When Manuel Amorim's parents divorced, his father told him that his mother was dead; the 4 year-old believed him. He moved in with his grandparents and didn't see his father again for seven years. From this childhood experience came feelings of loss and alienation and a sense of being adrift in a vast, unknowable world.
Clues to the meaning of Amorim's existential paintings can be found in his past, but they are only fragments. Enigmatic, spiritual and psychological, his work contains symbols that might come straight from dreams-whether nightmare or fantasy is hard to say. The central figure is an archetypal everyman, cast as a shadowy silhouette. Whether walking like a giant around the curved circumference of the Earth, suspending from a rope or darting across an abyss, he is presented as a character moving solo in the universe.
"My paintings are like a fragment of present or past time," Amorim, who is a native of Lisbon, Portugal and a long-time resident of France, notes. "They are a diary of meditations... I try to reveal man as an element of the cosmic totality, as a material constellation, directly participating in the cosmic fate."
With its shallow depth-of-field, primitive forms and rough textures, Amorim's style is reminiscent of cave paintings. He uses color in vivid, pared-down fashion, washing the backgrounds in fields of luscious purples and oranges, but leaving the figures largely colorless. His people have been described as "veiled like an x-ray shadow," with a presence "only there to signify an absence," like the "diffuse memory of a body that has left or vanished."
The techniques he uses in the making of his paintings are as provocative as the subjects. Amorim applies dry pigments, sand and resin with rags, brushes and sponges, sometimes working on the floor or on the wall, in a highly physical process. The result, which can be almost photographic in detail, seems to replicate nature. In the mottled surfaces, we see images that might be read as clouds, or striated tree trunks or the jagged tendrils of leaves.

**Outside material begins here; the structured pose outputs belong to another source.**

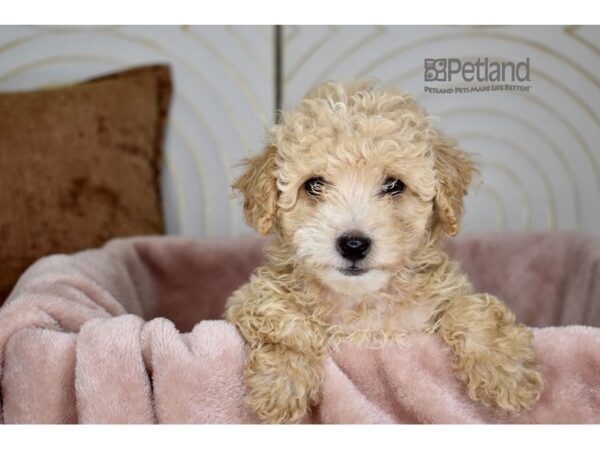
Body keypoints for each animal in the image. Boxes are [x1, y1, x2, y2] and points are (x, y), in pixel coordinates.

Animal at [225, 80, 544, 422]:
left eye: (393, 185)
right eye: (313, 185)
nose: (353, 244)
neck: (362, 298)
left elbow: (469, 308)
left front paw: (507, 373)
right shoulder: (249, 296)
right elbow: (282, 317)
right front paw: (280, 385)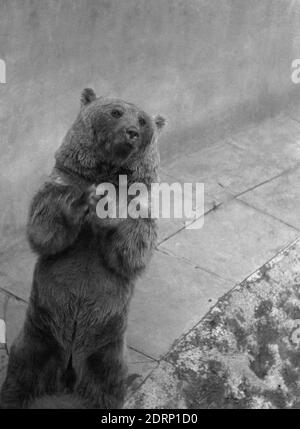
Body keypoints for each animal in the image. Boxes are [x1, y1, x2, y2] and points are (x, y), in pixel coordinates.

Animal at [0, 88, 165, 408]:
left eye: (143, 120)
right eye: (115, 112)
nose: (132, 132)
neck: (107, 172)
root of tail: (68, 370)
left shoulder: (140, 206)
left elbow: (133, 251)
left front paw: (107, 212)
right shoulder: (60, 181)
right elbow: (45, 228)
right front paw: (80, 204)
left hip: (108, 345)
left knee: (109, 381)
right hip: (39, 333)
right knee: (21, 369)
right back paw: (12, 395)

Amorim was born in 1950 in an upscale, modern neighborhood in Lisbon. His father was a successful architect, and when Amorim was in his teens, he sometimes worked in his office, making ink copies of project drawings. For much of his youth, he dealt with his loneliness by creating a rich imaginary world, sparked by books, movies and paintings, and later, through friendships with writers, actors and filmmakers. At 20, he left Portugal and his oppressive relationship with his father.

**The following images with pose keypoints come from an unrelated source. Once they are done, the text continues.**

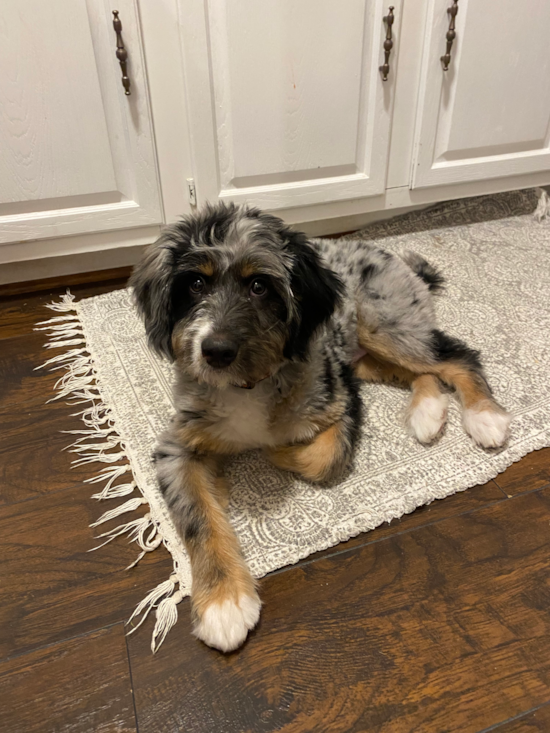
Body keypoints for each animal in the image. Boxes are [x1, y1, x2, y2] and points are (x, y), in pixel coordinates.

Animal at [130, 202, 512, 652]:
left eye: (259, 285)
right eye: (194, 284)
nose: (216, 351)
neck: (248, 383)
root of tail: (391, 255)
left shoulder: (339, 398)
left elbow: (320, 458)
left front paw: (270, 447)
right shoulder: (177, 446)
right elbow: (198, 518)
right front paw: (224, 602)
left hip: (385, 326)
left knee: (456, 356)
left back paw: (485, 416)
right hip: (365, 357)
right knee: (423, 373)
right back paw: (428, 411)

For two years, he attended the High School of Fine Arts in Paris, but most of his training came from studying the work of an eclectic group of others, from the Italian frescos of Giotto to Rembrandt's portraits to the dramatic works of Goya. He was especially moved by Hieronymous Bosch's "The Temptation of St. Anthony," which depicted one of the first Christian hermits, and the moody, abstract expressionist paintings of Mark Rothko.
"My work is about the alleviation of a tension, turned into emotional energy," he reflects on his drive to make art. "It is a technique for survival."